The Problem with 2-way Synchronization

The most common problems with 2-way synchronization in distributed systems are update conflicts and duplicate insertions.

The first is a question of which update “wins”. When two updates of the same semantic thing that exists across multiple systems happen at different times in more than one system, which update takes precedence? It’s easy to say “last one wins” or “first one wins” but it is not always straightforward to determine which update occurred first or last without sophisticated mechanisms like vector clocks (that usually don’t exist).

Beyond that, what do we do with the update that fails? Is that update’s existence wiped from the record as if never happened in the first place?
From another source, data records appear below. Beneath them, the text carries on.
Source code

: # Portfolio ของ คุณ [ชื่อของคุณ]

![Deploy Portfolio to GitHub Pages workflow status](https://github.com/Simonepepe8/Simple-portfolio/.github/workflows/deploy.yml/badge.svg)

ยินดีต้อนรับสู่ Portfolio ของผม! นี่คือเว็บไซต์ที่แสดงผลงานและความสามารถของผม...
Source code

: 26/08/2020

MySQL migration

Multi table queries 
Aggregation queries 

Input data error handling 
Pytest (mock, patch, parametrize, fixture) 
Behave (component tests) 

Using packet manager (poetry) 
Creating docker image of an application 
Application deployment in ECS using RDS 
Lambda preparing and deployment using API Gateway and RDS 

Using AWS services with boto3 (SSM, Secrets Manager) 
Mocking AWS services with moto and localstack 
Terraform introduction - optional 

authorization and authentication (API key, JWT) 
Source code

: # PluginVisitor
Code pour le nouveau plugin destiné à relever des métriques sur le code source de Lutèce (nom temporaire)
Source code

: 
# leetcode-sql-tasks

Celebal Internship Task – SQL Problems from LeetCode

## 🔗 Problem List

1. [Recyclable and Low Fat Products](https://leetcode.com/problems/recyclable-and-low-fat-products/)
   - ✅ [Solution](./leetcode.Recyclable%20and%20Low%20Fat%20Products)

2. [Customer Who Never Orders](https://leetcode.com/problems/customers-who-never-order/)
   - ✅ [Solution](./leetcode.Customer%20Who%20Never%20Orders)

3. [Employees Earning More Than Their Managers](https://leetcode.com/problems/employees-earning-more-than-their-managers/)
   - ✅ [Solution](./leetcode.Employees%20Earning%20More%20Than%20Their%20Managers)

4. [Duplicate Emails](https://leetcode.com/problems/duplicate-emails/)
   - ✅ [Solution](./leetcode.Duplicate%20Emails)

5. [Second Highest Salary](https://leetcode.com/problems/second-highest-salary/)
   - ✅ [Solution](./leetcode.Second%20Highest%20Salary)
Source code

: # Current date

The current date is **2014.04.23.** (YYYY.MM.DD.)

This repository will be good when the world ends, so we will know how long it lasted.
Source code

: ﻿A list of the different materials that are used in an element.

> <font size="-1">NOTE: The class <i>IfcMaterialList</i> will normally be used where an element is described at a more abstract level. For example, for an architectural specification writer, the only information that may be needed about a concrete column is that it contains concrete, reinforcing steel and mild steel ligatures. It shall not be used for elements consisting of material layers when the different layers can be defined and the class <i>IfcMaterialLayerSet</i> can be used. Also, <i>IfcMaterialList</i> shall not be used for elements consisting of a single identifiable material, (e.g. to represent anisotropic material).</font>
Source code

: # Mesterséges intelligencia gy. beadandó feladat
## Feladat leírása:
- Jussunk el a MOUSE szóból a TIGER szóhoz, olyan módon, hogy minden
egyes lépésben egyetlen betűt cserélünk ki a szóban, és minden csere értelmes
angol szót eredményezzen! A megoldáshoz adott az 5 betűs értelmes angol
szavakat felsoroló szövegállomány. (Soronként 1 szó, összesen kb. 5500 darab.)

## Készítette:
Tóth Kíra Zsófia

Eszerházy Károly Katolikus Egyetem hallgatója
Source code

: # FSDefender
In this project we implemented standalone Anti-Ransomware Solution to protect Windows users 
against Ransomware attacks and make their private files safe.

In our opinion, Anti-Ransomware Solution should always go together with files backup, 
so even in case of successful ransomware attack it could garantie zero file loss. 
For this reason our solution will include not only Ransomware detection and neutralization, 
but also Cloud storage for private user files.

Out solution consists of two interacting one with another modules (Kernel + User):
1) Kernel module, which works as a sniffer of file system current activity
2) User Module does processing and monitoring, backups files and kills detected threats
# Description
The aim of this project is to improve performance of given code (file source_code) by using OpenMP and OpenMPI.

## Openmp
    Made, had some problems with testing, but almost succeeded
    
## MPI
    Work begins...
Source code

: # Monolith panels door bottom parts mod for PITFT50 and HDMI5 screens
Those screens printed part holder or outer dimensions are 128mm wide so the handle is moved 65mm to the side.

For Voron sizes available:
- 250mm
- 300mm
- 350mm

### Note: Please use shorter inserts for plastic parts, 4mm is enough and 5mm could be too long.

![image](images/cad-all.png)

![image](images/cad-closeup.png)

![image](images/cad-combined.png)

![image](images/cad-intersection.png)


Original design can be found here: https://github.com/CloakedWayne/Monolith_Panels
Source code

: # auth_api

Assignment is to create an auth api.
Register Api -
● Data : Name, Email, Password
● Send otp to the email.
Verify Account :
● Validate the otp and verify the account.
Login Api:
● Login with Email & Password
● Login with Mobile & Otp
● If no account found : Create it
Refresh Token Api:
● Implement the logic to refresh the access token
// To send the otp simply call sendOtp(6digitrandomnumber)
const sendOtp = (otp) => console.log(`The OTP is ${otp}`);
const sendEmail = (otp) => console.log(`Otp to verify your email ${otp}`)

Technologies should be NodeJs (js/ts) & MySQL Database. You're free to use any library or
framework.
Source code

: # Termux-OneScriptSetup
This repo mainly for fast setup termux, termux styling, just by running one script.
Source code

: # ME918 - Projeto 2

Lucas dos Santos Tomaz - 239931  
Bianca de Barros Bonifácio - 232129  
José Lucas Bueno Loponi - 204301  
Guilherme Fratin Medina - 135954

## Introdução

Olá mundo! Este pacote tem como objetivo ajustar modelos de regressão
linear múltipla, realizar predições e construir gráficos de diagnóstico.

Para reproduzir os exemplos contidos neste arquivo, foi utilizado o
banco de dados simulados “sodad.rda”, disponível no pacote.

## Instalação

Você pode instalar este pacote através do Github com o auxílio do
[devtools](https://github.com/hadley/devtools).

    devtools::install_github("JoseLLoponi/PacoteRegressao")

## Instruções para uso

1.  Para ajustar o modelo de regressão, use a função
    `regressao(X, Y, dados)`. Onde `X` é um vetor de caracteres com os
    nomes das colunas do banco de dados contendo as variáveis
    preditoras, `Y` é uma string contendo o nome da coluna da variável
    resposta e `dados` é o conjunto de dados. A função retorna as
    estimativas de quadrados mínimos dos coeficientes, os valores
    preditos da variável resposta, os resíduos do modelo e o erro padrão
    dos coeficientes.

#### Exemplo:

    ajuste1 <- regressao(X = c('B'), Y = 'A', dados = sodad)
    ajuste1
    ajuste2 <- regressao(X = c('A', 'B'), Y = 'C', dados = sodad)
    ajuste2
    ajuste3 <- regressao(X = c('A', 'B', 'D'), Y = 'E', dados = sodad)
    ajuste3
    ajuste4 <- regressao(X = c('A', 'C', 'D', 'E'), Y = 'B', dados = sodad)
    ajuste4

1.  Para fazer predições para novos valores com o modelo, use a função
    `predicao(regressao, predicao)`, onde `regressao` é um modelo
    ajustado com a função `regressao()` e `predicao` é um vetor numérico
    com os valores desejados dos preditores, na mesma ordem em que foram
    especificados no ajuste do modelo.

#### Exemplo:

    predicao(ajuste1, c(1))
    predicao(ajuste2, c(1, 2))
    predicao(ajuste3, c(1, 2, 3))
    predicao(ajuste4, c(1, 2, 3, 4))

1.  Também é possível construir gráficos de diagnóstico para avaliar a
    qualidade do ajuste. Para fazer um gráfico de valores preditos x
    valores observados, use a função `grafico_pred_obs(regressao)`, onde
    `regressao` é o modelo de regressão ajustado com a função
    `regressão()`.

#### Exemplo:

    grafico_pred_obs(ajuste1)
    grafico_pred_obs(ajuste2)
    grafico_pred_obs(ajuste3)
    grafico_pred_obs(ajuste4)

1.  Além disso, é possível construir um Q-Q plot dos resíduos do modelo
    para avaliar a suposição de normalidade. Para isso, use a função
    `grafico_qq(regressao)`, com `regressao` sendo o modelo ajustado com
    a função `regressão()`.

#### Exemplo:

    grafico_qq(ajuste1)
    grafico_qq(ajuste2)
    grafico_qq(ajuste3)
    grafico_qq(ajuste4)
Or do we attempt to merge those updates in ways that do not conflict? Or do we involve a human resource to resolve manually?

Duplicate insertions can be even more problematic. Unless there are consistent and unique ID values there are few ways to match up the same thing when insertions happen in two or more systems. When dealing with people, email addresses have been the most common way to match people across systems, however the same person can have multiple email addresses. Likewise, not all things have consistent and distributedly allocated IDs like an email address.

Even when these things can be matched up, you now have the update conflict problem to deal with. And then imagine adding a 3rd or 4th system.

Common Exception to the Rule: Single User, Multiple devices

A fairly common use case that 2-way synchronization may be appropriate for is single user, multiple devices. Because a single person is making changes, applying a brute force, 2-way synchronization approach may work well. “Last one wins” is an acceptable default conflict resolution strategy and other conflicts (e.g. duplicates) can be resolved quickly by one person.

Change the Problem

IT needs to think about this problem differently. This is not exclusively a technical problem.

The ideal solution is to have 1-way data flows with explicit ownership. Changes occur in the system of record and they are propagated to the other systems that need to know. Determine the “system of record” explicitly for each data element. If there are multiple systems of record for a given data element, this is likely a red flag. It may be better to unify the system of record, than to maintain a 2-way data synchronization implementation.

FWIW, we have seen this play out in popular UI framework architecture patterns: 2-way data binding vs. Flux. And Flux is a better choice. Don’t @ me.

Do not assume all systems are equal in terms of their need to change and maintain data. Many systems only need to be notified that some relevant business event occurred in another system. In other words, instead of synchronizing raw data, send a message.

Make that message semantically meaningful. Make sure that message captures that a relevant action took place in the system of record. This is why asynchronous, message-based, CQRS style architectures with idempotent processing make more sense for distributed systems. It is also far more extensible because adding that 3rd, 4th or 8th system is fairly straightforward.

The Plan

  1. Do the appropriate analysis. Understand system responsibilities, data ownership, business processes, and synchronization needs.
  2. Strongly prefer 1-way data flow with semantically meaningful, message-based events.
  3. Adopt 2-way synchronization as a last resort.